REQUIRED WORK
No record may be left out; print them all verbatim.

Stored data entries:

┌──

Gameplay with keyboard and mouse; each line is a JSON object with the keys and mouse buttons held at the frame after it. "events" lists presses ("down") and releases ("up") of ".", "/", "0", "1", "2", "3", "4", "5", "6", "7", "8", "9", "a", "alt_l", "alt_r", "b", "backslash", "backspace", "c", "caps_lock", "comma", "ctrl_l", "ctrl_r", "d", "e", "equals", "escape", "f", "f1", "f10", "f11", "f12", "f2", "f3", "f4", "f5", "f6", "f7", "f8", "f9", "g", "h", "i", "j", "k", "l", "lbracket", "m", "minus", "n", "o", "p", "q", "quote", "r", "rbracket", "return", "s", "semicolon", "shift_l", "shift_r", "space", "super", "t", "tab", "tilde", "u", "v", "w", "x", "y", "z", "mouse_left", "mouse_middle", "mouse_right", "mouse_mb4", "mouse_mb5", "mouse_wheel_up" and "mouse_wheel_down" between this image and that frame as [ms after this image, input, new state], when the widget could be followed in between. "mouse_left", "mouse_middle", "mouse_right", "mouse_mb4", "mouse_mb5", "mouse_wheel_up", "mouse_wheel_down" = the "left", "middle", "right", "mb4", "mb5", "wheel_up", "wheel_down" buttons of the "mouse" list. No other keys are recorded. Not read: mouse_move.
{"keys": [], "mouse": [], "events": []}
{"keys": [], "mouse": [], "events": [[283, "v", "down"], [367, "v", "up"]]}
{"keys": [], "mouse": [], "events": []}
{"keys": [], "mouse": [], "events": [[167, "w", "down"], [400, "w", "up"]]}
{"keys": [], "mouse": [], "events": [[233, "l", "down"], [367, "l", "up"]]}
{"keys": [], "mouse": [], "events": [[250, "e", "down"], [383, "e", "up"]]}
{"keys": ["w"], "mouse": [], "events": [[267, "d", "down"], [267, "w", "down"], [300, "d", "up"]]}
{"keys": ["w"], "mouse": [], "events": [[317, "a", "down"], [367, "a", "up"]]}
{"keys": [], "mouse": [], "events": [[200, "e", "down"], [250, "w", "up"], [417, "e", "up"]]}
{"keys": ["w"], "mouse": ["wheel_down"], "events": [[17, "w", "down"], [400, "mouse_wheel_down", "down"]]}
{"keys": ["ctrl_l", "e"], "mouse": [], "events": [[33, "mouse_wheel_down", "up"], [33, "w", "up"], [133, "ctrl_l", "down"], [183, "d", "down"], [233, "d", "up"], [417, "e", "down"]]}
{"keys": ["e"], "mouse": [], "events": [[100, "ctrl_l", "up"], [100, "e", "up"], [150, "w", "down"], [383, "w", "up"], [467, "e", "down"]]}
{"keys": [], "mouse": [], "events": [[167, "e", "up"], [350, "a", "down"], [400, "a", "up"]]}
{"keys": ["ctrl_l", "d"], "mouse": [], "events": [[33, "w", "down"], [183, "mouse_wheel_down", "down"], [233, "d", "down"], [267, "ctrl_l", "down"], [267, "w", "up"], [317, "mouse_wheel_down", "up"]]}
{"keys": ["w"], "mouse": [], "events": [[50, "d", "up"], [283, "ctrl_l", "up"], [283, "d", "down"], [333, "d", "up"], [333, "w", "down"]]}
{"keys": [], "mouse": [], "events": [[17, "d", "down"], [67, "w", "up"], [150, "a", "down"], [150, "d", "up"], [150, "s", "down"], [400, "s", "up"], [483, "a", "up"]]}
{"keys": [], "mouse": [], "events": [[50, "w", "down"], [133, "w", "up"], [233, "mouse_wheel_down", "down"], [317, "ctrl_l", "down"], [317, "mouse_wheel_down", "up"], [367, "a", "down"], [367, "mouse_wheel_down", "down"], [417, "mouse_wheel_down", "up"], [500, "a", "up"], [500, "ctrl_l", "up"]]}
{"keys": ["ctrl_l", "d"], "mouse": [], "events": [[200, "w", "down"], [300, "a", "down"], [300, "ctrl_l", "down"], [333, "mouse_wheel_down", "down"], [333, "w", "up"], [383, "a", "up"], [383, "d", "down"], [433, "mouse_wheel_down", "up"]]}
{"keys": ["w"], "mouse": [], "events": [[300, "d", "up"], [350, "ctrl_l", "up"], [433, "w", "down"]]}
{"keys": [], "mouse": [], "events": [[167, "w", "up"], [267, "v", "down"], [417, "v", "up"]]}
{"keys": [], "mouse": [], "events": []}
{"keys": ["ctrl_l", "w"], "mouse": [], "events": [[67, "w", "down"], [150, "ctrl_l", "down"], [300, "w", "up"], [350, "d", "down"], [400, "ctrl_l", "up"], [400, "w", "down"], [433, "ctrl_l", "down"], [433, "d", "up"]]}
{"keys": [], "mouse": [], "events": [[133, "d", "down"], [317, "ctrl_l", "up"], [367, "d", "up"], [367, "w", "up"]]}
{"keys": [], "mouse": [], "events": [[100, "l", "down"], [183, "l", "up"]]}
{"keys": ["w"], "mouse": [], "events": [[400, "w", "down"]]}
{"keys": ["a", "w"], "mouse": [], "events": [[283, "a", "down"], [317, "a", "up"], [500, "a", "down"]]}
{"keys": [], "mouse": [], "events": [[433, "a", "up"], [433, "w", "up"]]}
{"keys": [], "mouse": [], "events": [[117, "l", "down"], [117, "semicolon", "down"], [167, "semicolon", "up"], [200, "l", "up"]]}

└──

RESPONSE TO THIS EXERCISE
Gameplay with keyboard and mouse; each line is a JSON object with the keys and mouse buttons held at the frame after it. "events" lists presses ("down") and releases ("up") of ".", "/", "0", "1", "2", "3", "4", "5", "6", "7", "8", "9", "a", "alt_l", "alt_r", "b", "backslash", "backspace", "c", "caps_lock", "comma", "ctrl_l", "ctrl_r", "d", "e", "equals", "escape", "f", "f1", "f10", "f11", "f12", "f2", "f3", "f4", "f5", "f6", "f7", "f8", "f9", "g", "h", "i", "j", "k", "l", "lbracket", "m", "minus", "n", "o", "p", "q", "quote", "r", "rbracket", "return", "s", "semicolon", "shift_l", "shift_r", "space", "super", "t", "tab", "tilde", "u", "v", "w", "x", "y", "z", "mouse_left", "mouse_middle", "mouse_right", "mouse_mb4", "mouse_mb5", "mouse_wheel_up" and "mouse_wheel_down" between this image and that frame as [ms after this image, input, new state], when the widget could be followed in between. "mouse_left", "mouse_middle", "mouse_right", "mouse_mb4", "mouse_mb5", "mouse_wheel_up", "mouse_wheel_down" = the "left", "middle", "right", "mb4", "mb5", "wheel_up", "wheel_down" buttons of the "mouse" list. No other keys are recorded. Not read: mouse_move.
{"keys": [], "mouse": [], "events": []}
{"keys": [], "mouse": [], "events": [[283, "v", "down"], [367, "v", "up"]]}
{"keys": [], "mouse": [], "events": []}
{"keys": [], "mouse": [], "events": [[167, "w", "down"], [400, "w", "up"]]}
{"keys": [], "mouse": [], "events": [[233, "l", "down"], [367, "l", "up"]]}
{"keys": [], "mouse": [], "events": [[250, "e", "down"], [383, "e", "up"]]}
{"keys": ["w"], "mouse": [], "events": [[267, "d", "down"], [267, "w", "down"], [300, "d", "up"]]}
{"keys": ["w"], "mouse": [], "events": [[317, "a", "down"], [367, "a", "up"]]}
{"keys": [], "mouse": [], "events": [[200, "e", "down"], [250, "w", "up"], [417, "e", "up"]]}
{"keys": ["w"], "mouse": ["wheel_down"], "events": [[17, "w", "down"], [400, "mouse_wheel_down", "down"]]}
{"keys": ["ctrl_l", "e"], "mouse": [], "events": [[33, "mouse_wheel_down", "up"], [33, "w", "up"], [133, "ctrl_l", "down"], [183, "d", "down"], [233, "d", "up"], [417, "e", "down"]]}
{"keys": ["e"], "mouse": [], "events": [[100, "ctrl_l", "up"], [100, "e", "up"], [150, "w", "down"], [383, "w", "up"], [467, "e", "down"]]}
{"keys": [], "mouse": [], "events": [[167, "e", "up"], [350, "a", "down"], [400, "a", "up"]]}
{"keys": ["ctrl_l", "d"], "mouse": [], "events": [[33, "w", "down"], [183, "mouse_wheel_down", "down"], [233, "d", "down"], [267, "ctrl_l", "down"], [267, "w", "up"], [317, "mouse_wheel_down", "up"]]}
{"keys": ["w"], "mouse": [], "events": [[50, "d", "up"], [283, "ctrl_l", "up"], [283, "d", "down"], [333, "d", "up"], [333, "w", "down"]]}
{"keys": [], "mouse": [], "events": [[17, "d", "down"], [67, "w", "up"], [150, "a", "down"], [150, "d", "up"], [150, "s", "down"], [400, "s", "up"], [483, "a", "up"]]}
{"keys": [], "mouse": [], "events": [[50, "w", "down"], [133, "w", "up"], [233, "mouse_wheel_down", "down"], [317, "ctrl_l", "down"], [317, "mouse_wheel_down", "up"], [367, "a", "down"], [367, "mouse_wheel_down", "down"], [417, "mouse_wheel_down", "up"], [500, "a", "up"], [500, "ctrl_l", "up"]]}
{"keys": ["ctrl_l", "d"], "mouse": [], "events": [[200, "w", "down"], [300, "a", "down"], [300, "ctrl_l", "down"], [333, "mouse_wheel_down", "down"], [333, "w", "up"], [383, "a", "up"], [383, "d", "down"], [433, "mouse_wheel_down", "up"]]}
{"keys": ["w"], "mouse": [], "events": [[300, "d", "up"], [350, "ctrl_l", "up"], [433, "w", "down"]]}
{"keys": [], "mouse": [], "events": [[167, "w", "up"], [267, "v", "down"], [417, "v", "up"]]}
{"keys": [], "mouse": [], "events": []}
{"keys": ["ctrl_l", "w"], "mouse": [], "events": [[67, "w", "down"], [150, "ctrl_l", "down"], [300, "w", "up"], [350, "d", "down"], [400, "ctrl_l", "up"], [400, "w", "down"], [433, "ctrl_l", "down"], [433, "d", "up"]]}
{"keys": [], "mouse": [], "events": [[133, "d", "down"], [317, "ctrl_l", "up"], [367, "d", "up"], [367, "w", "up"]]}
{"keys": [], "mouse": [], "events": [[100, "l", "down"], [183, "l", "up"]]}
{"keys": ["w"], "mouse": [], "events": [[400, "w", "down"]]}
{"keys": ["a", "w"], "mouse": [], "events": [[283, "a", "down"], [317, "a", "up"], [500, "a", "down"]]}
{"keys": [], "mouse": [], "events": [[433, "a", "up"], [433, "w", "up"]]}
{"keys": [], "mouse": [], "events": [[117, "l", "down"], [117, "semicolon", "down"], [167, "semicolon", "up"], [200, "l", "up"]]}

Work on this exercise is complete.